Westbrook was asked if he feels as though he’s the best player in the NBA at the moment.

“I feel like I come out and compete at a high level,” he said. “I’m not sure about that. I know when I step on the court, I try to be the best player on the court at all times. That’s what I try to do every night.”

* * *

2. NBA, NBPA ratify new CBA — The NBA owners and NBA Player’s Association have ratified the new collective bargaining agreement they agreed to last week, writes USA Today’s Jeff Zilgitt. While all the details of the new agreement have yet to be announced, the new deal promises a dozen years of labor peace.

The NBA players have ratified the collective bargaining agreement, making the deal between the league and NBPA official, a person with knowledge of the agreement told USA TODAY Sports.

The person spoke on condition of anonymity because the announcement was yet to be made public.

Owners ratified the deal earlier this week. The two sides reached a tentative agreement on a 7-year deal that runs through the 2023-24 season with an opt out after the sixth year.

Including the 2011 CBA, this new agreement ensures at least 12 years of labor peace.

* * *

3. J.R. Smith out 12-14 weeks? — While the Cleveland Cavaliers try to get to the postseason with a healthy roster, their path just hit a speed bump. Swingman JR Smith had surgery yesterday to repair a fractured thumb, and according to, early estimates put Smith’s return to action near the start of the playoffs, as Joe Vardon writes…

The Cavs say Smith’s recovery period is estimated to be 12 to 14 weeks. The NBA playoffs start April 15; Smith could be out until the end of March.

According to the release, Smith’s surgery was performed by Dr. Thomas Graham of Northwell Health of New York, with Dr. T.J. Reilly of the Montrose Crystal Clinic assisting. The surgery was done in Montrose, and team physician Dr. Richard D. Parker was there too.

Early assumptions of a four- to six-week recovery for Smith were obviously way, way off, which speaks in part to the apparent severity of the fracture. Coach Tyronn Lue said the Cavs didn’t know Smith would be out this long until the surgery was finished today.

Smith was injured late in the first half Tuesday in Milwaukee.

Iman Shumpert is the best, healthy shooting guard on the roster, but he is currently playing back-up point guard behind Kyrie Irving because the Cavs don’t have one of those either.

* * *

4. Middleton eyes return this season — The Milwaukee Bucks were counting on swingman Kris Middleton to carry a sizeable load for them this season, particularly on the offensive end. But after a hamstring tear sidelined Middleton, the Bucks planned to take on this season without him. But now Middleton is eyeing a return before the end of the season, which could give the Bucks a huge boost down the stretch, as Charles Gardner writes …

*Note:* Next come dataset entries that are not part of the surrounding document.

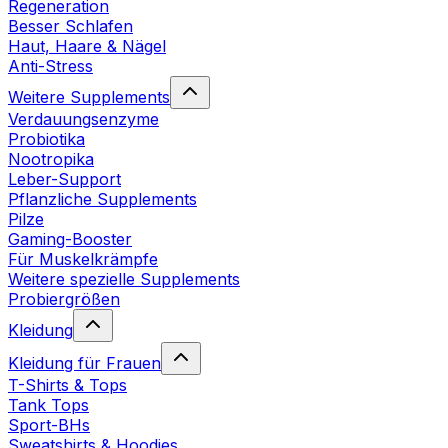
Regeneration
Besser Schlafen
Haut, Haare & Nägel
Anti-Stress
Weitere Supplements
Verdauungsenzyme
Probiotika
Nootropika
Leber-Support
Pflanzliche Supplements
Pilze
Gaming-Booster
Für Muskelkrämpfe
Weitere spezielle Supplements
Probiergrößen
Kleidung
Kleidung für Frauen
T-Shirts & Tops
Tank Tops
Sport-BHs
Sweatshirts & Hoodies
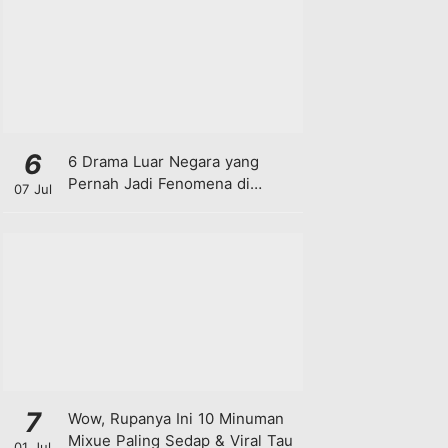
6
6 Drama Luar Negara yang
Pernah Jadi Fenomena di
07 Jul
Malaysia
7
Wow, Rupanya Ini 10 Minuman
Mixue Paling Sedap & Viral Tau
01 Jul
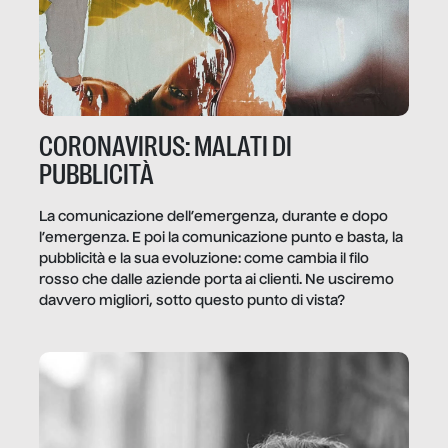
CORONAVIRUS: MALATI DI
PUBBLICITÀ
La comunicazione dell’emergenza, durante e dopo
l’emergenza. E poi la comunicazione punto e basta, la
pubblicità e la sua evoluzione: come cambia il filo
rosso che dalle aziende porta ai clienti. Ne usciremo
davvero migliori, sotto questo punto di vista?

Middleton is confident he will return this season, and although no timetable has been established it’s clear he is making steady progress in his recovery from surgery for a torn left hamstring.

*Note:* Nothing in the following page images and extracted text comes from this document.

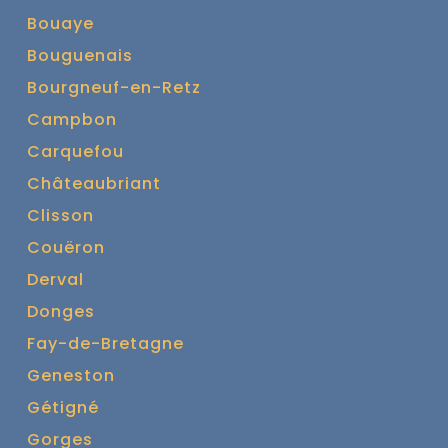
Bouaye
Bouguenais
Bourgneuf-en-Retz
Campbon
Carquefou
Châteaubriant
Clisson
Couëron
Derval
Donges
Fay-de-Bretagne
Geneston
Gétigné
Gorges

The 25-year-old shooting guard was on the Bucks’ trip to Cleveland this week and has been supporting his teammates during games and in the locker room.

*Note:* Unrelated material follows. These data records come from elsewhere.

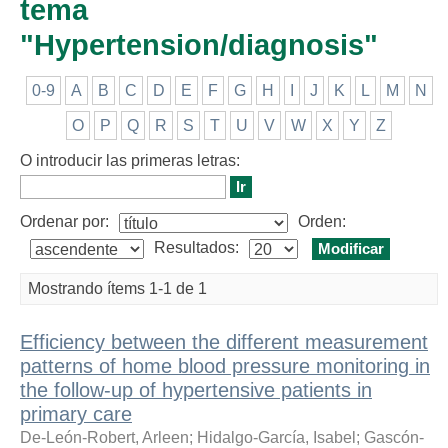
tema
"Hypertension/diagnosis"
0-9
A
B
C
D
E
F
G
H
I
J
K
L
M
N
O
P
Q
R
S
T
U
V
W
X
Y
Z
O introducir las primeras letras:
Ordenar por:
Orden:
Resultados:
Mostrando ítems 1-1 de 1
Efficiency between the different measurement
patterns of home blood pressure monitoring in
the follow-up of hypertensive patients in
primary care
De-León-Robert, Arleen
;
Hidalgo-García, Isabel
;
Gascón-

And he has been doing light jogging and shooting under the watchful eye of Bucks trainers and coaches at the Cousins Center, although he is being careful to follow each step in the recovery process.

“I’m making good progress within the last couple weeks but I’ve still got a long way to go,” Middleton said before the Bucks played the Cavaliers on Wednesday.

“A hamstring is definitely nothing to play with. There are chronic hamstring injuries where guys think it is fine and they go out there and try to run and pull it again. That’s something I definitely don’t want to go through.”

* * *

SOME RANDOM HEADLINES: Goran Dragic says rumors of him wanting to be traded from Miami aren’t true … Dirk Nowitizki felt great in his return from injury … Chris Paul’s status uncertain following hamstring injury … Wilson Chandler has gone vegan … If you win big on LeBron’s new game show, he might deliver your prize himself … J.J. Barea is day-to-day with a leg injury … Klay Thompson doesn’t think he motivated the Cavs’ to come back from a 3-1 deficit in the NBA Finals.